By Joanne Bladd www.arabianbusiness.com
Work has resumed on the Dubai Metro after a settlement was reached with a Japanese-led consortium over unpaid bills that total billions of dollars, the Financial Times reported, citing two sources familiar with the situation.
An agreement has been reached between Dubai Roads and Transport Authority (RTA) and the consortium, which includes Obayashi, Mitsubishi Heavy Industries, Mitsubishi and Kajima and a Turkish firm, over disputed payments of about $2-3bn, the paper said.
The consortium received roughly $5.3bn worth of orders to build the metro, with the work starting in 2005. But the actual construction expenses are expected to total almost twice as much, sparking disputes between the two parties over who would fund the added costs.
The group had slowed work on the Metro in January, in a bid to strengthen their hand in negotiations with the government agency.
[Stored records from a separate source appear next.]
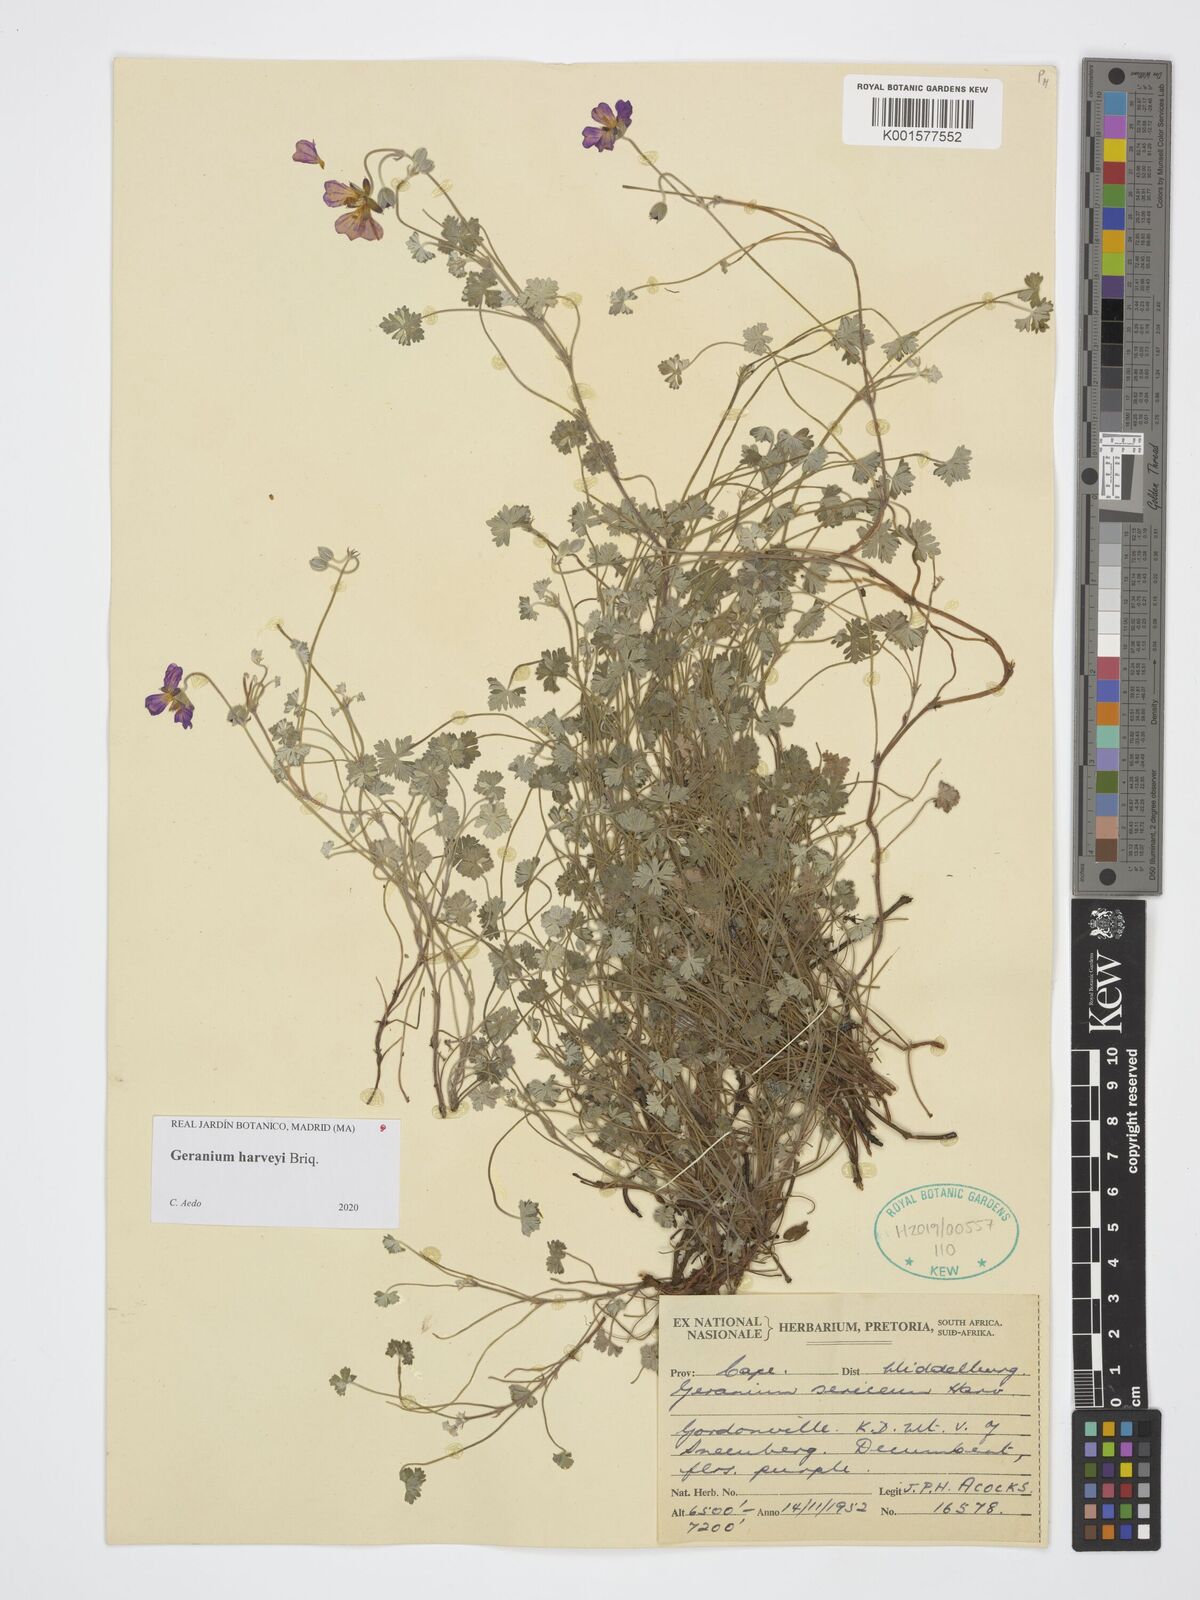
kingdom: Plantae
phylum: Tracheophyta
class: Magnoliopsida
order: Geraniales
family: Geraniaceae
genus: Geranium
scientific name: Geranium harveyi
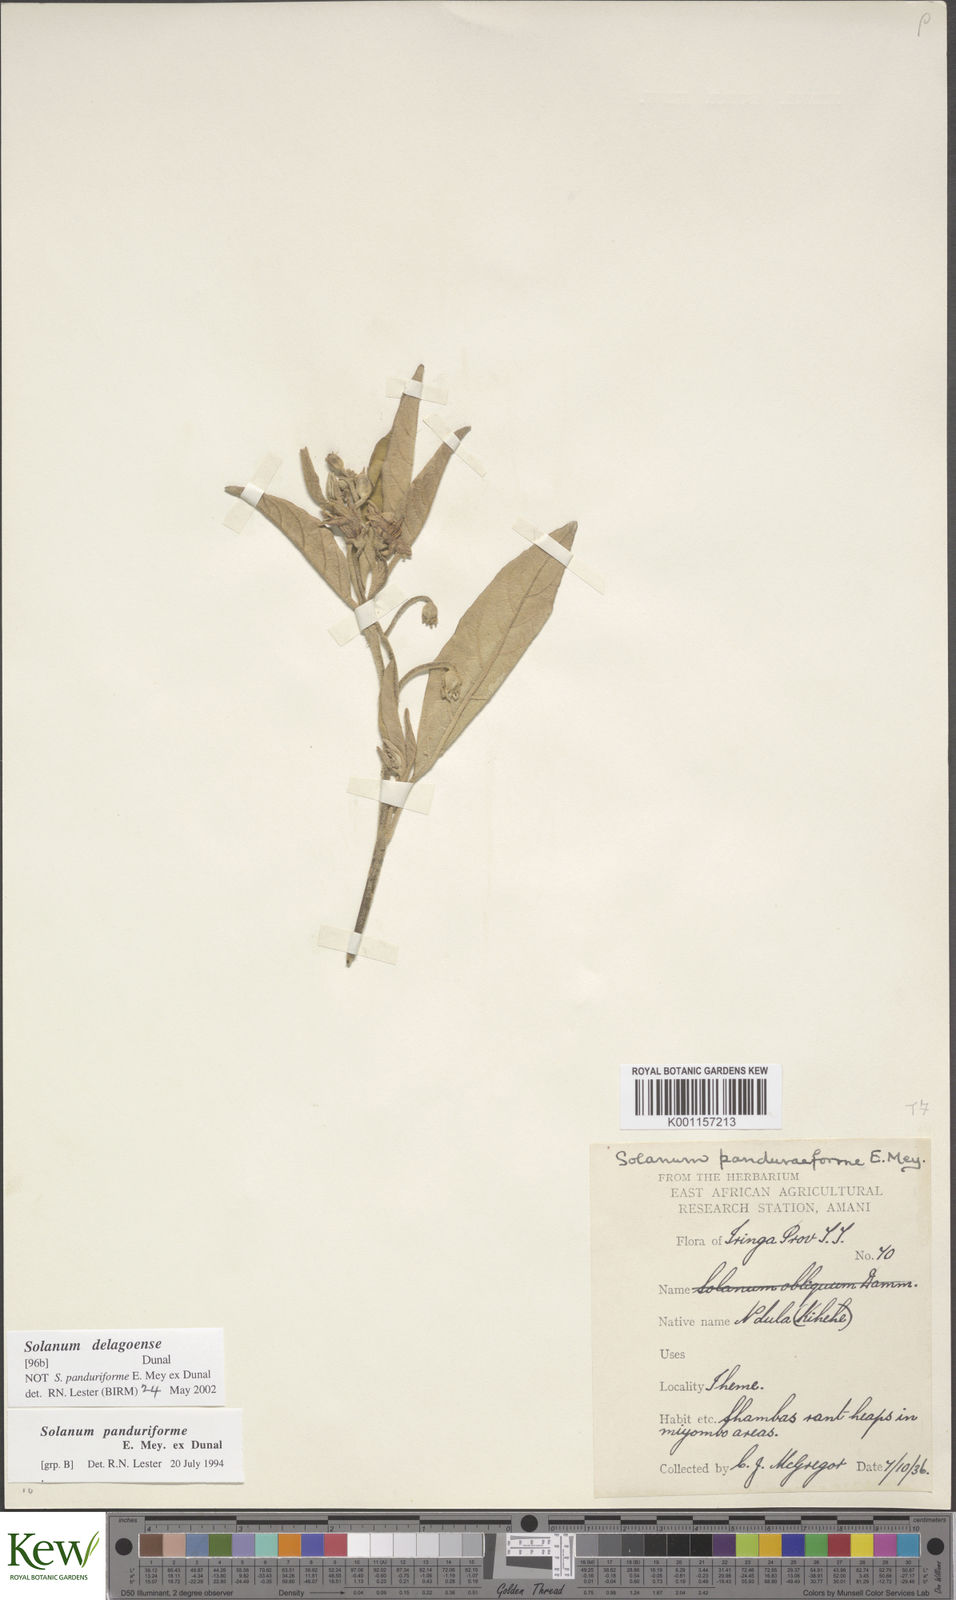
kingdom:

Construction of the 18 unfinished stations on the main red line and another 18 on the unopened green line restarted on February 7, the paper said, and there is optimism that the whole red line may be able to open in the next few months.
The 52kn Red Line, which runs between Al-Rashidiya and Jebel Ali, launched on September 9 with just 10 of its 29 stations open.
The remaining 19 stations were scheduled to open this month. Only the Dubai Mall station has, to date, met this deadline.
The 22.5km Green Line, which spans 18 stations between Deira and Bur Dubai, remains under construction.
In January, an official from Obayashi Corp, which is working on both the Green and Red lines told Arabian Business the delay in construction work was a deliberate tactic.
“We have been in negotiations for a long time. The slowdown is part of the strategy,” the official said.